O professor Ricardo Ferreira Ribeiro, da Pontifícia Universidade Católica de Minas Gerais (PUC-MG) trouxe a informação de que mais de 90% dos rios brasileiros nascem no cerrado. Esse bioma seria, portanto, a “caixa d’água” do país. Lembrando, ainda, que 12% da água doce do mundo está no Brasil.

Segundo o professor, o cerrado tem características que definiram durante os anos a presença humana nele, como diversidade de ambientes, sendo eles florestais, savânicos e campestres. Além disso, ao contrário do que muitos pensam, o cerrado é um dos biomas mais antigos do Brasil, conforme estudos entre 18 e 13 mil anos atrás já havia pessoas nessa região. A maioria dos sítios arqueológicos encontrados está nesse bioma. Os primeiros sinais de agricultura no cerrado datam de quatro mil anos, e os de artesanato de 3.500 anos.

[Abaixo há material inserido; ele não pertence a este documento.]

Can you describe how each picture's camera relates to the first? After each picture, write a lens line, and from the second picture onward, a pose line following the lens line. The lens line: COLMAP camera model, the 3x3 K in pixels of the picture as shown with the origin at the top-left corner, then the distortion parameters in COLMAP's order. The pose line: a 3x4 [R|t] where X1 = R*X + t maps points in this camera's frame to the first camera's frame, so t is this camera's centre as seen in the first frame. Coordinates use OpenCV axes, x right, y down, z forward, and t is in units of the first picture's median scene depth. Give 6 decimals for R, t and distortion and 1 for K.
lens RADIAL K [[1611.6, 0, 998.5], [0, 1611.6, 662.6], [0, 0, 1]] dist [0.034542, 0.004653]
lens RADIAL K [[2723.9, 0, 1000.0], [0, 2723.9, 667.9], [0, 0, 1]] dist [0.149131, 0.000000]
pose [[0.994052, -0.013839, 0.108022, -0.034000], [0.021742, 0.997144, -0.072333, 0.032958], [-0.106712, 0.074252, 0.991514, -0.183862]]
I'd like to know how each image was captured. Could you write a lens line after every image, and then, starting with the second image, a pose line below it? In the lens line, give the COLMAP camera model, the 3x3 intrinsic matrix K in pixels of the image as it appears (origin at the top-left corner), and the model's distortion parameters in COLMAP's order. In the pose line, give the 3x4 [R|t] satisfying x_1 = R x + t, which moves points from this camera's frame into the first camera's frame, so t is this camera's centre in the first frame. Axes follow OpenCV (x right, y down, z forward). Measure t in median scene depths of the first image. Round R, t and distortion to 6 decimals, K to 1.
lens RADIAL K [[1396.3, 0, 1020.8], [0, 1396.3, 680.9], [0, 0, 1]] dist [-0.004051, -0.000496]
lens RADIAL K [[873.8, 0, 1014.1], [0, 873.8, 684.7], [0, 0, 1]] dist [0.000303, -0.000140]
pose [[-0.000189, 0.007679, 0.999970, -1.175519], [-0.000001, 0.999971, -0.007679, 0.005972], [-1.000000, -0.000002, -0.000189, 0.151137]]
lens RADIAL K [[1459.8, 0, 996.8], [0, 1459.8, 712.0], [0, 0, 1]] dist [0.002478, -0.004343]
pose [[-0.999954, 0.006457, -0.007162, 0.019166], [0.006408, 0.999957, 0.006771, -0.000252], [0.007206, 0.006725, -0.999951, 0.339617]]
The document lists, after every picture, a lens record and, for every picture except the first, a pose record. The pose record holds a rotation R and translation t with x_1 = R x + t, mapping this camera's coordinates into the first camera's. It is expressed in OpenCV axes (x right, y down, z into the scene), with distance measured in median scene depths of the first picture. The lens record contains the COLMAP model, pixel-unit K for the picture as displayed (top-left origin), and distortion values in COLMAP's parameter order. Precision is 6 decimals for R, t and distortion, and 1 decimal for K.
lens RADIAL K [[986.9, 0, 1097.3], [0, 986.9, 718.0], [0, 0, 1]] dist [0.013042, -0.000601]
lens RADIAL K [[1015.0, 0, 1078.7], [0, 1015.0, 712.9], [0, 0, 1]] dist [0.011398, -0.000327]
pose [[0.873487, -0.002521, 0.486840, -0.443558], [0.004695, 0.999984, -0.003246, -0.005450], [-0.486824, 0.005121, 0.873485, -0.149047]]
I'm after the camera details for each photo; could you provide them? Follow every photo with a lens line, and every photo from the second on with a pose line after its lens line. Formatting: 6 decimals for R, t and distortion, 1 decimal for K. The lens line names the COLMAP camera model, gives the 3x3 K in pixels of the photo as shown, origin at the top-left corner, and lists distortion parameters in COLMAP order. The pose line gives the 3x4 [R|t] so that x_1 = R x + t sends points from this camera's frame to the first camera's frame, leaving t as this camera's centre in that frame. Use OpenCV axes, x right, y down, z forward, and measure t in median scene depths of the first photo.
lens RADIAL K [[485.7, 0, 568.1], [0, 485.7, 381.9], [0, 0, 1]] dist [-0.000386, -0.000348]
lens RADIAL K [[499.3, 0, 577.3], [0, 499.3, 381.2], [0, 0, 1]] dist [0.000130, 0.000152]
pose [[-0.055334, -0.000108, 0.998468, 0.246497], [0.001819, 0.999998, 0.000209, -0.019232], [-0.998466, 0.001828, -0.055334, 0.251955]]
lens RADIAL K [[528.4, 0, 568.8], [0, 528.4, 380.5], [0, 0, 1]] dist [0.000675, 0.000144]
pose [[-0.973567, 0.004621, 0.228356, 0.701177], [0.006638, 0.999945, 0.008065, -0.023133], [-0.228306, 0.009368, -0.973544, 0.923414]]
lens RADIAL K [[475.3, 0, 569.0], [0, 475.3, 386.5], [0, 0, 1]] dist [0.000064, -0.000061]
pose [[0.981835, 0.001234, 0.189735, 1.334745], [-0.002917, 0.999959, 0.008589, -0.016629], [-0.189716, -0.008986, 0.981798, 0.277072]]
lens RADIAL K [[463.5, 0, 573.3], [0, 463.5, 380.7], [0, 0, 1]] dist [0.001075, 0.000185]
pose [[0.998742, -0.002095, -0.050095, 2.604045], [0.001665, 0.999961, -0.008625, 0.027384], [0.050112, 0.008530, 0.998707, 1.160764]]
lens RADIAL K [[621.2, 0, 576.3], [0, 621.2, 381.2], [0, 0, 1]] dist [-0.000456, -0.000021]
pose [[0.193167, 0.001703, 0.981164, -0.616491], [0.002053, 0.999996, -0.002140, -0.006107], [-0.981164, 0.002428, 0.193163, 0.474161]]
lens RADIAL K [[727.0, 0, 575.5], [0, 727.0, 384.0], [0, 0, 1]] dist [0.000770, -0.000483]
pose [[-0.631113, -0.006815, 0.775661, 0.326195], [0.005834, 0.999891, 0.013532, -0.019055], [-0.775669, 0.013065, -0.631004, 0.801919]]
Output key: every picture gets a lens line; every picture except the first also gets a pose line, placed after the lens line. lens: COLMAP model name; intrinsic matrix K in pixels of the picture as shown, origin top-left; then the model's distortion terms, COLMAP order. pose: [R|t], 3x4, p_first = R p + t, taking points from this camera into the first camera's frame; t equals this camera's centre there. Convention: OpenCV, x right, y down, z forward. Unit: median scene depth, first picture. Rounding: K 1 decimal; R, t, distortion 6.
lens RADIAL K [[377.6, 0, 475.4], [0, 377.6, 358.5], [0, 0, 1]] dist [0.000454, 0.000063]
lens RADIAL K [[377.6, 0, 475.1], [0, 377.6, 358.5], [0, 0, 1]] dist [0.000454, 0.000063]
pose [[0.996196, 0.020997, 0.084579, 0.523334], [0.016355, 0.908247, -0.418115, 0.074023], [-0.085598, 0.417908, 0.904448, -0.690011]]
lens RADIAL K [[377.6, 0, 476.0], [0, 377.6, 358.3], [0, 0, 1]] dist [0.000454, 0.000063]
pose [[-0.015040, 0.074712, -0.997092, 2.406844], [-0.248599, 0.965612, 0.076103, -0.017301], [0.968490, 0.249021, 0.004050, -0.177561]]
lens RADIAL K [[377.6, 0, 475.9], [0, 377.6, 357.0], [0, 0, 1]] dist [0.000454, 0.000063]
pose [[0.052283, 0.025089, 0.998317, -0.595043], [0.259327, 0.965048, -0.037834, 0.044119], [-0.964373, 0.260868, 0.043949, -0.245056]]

Durante o processo de ocupação do país pelos portugueses, esses se mantiveram durante muito tempo apenas no litoral do país. Não adentravam para o interior do Brasil. Somente no final do século XVII e início do século XVIII, europeus e africanos passaram a desbravar o sertão brasileiro. A partir daí, a mineração, principalmente de ouro e diamantes se espalhou pelos estados de Minas gerais, Goiás, Mato Grosso e Bahia. Além dessa, outras transformações vieram no sertão no século XIX, através do comércio, da navegação e da construção de ferrovias.

O professor Ricardo salientou que o cerrado é um bioma que proporciona o desenvolvimento de atividades produtivas combinadas com estratégias de sobrevivência e manutenção do cerrado, entre elas estariam a agricultura em ambientes florestais, pecuária extensiva, caça, pesca, extração de mel, coleta de frutos e palmitos, entre outras. Populações camponesas, vaqueiros, indígenas, quilombolas, pescadores, entre outros, mostram que isso é possível.

Segundo o professor, a destruição do cerrado adquire números superiores aos observados na Amazônia, os 880.000 km² já desmatados no cerrado representam quase três vezes o impacto sobre o outro bioma.

O Encontro segue até amanhã, 24 de novembro, quando serão definidas ações estratégicas por região em prol da conservação do cerrado e pela luta em defesa dos direitos dos povos tradicionais que vivem no cerrado.